At one point, a curious coatimundi padded by to watch these participants in a GLOBE International Training workshop. Teams of GLOBE trainees took hydrology samples amid the splashes and shouts of adolescent boys playing water soccer in a mangrove inlet. Overhead, cloud shapes and cloud cover changed quickly - more than once triggering a drenching downpour - as the trainees honed their atmosphere protocol skills.

Despite high temperatures and long days, every participant in this workshop chose to stay the extra days necessary to complete the advanced protocol training. In another valuable resource that gave the Program a quick start in Panama, the US Peace Corps invited participants to make use of its in-country Volunteers as aides in teacher training.

In addition to the 29 Panamanians attending, trainees hailed from Chile, Mexico and Costa Rica. Panama's GLOBE team, led by the Ministry of Education, included representatives from the nation's air quality agency and from ANCON, a non-governmental organization that promotes environmental education, rehabilitates injured wildlife and sponsors eco-tourism expeditions. Veteran GLOBE trainers said the workshop participants displayed extraordinary enthusiasm, warmth and camaraderie.

"I think it is a very good experience and it provided an opportunity for all the participants to develop strong relationships, to get to know each other and to work together for a single goal - that is, a healthy planet," said Country Coordinator Leopoldo M. Munoz, Director of Environmental Education for MEDUC, Panama's Ministry of Education. "In addition, the GLOBE methodology is very practical, it's deep, it's agreeable, and students will enjoy the protocols and the experiences."

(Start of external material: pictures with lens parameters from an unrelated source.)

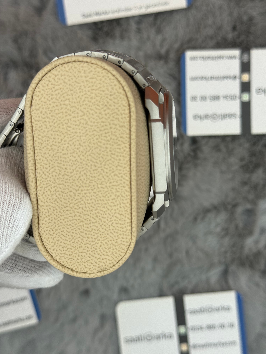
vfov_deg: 39.7
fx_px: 492
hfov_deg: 30.3
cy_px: 177
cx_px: 133
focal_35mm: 48
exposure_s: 1/1000
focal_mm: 6.76
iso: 80
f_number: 1.78
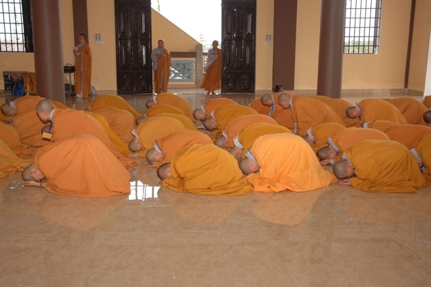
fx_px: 521
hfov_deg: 45.0
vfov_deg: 30.8
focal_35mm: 44
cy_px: 144
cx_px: 216
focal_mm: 29
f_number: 5
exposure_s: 1/100
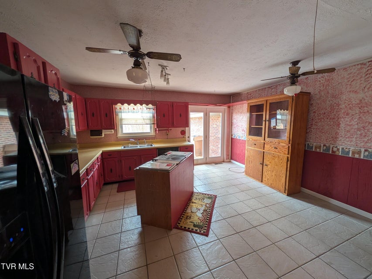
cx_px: 186
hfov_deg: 110.5
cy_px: 140
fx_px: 129
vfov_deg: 94.5
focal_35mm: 12
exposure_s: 1/40
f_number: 1.7
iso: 63
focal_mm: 2.02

The workshop was held in a sprawling complex of adobe and terra cotta tiled buildings that were part of an US Air Force Base before Panama took over the Canal and its infrastructure in 1999. Wildlife there has flourished in the relative quiet since the base is used mainly to house Panama's Civil Patrol and for classroom facilities for various trainings such as this GLOBE workshop.

"It's a magnificent opportunity for two reasons; the form and methods to improve science classes in Panama (where) many of the classes are very theoretical and the children aren't that interested. But with GLOBE they go into the countryside and really get to know how the natural world works," said Klever De Lora, Director of Promoting Culture for AnAm, Panama's air quality agency.

"And there are the opportunities for children to have relationships through technology with other people and to be able to talk with scientists in other parts of the world," De Lora continued. "It's a global idea: we are not separate, isolated countries. It will serve us as a country as well because we'll learn that Panama is a country in transition that depends on technology and GLOBE will help."

A well attended opening ceremony that was covered by several local television stations featured speeches by Panama's Minister of Education Doris Rosas de Mata, ANAM Director Mabel de Quintero, Donald Terpstra, head of the US Embassy Cultural and Information section, Panama Peace Corps Director Janice Jorgensen, and Lider Sucre, executive director of ANCON.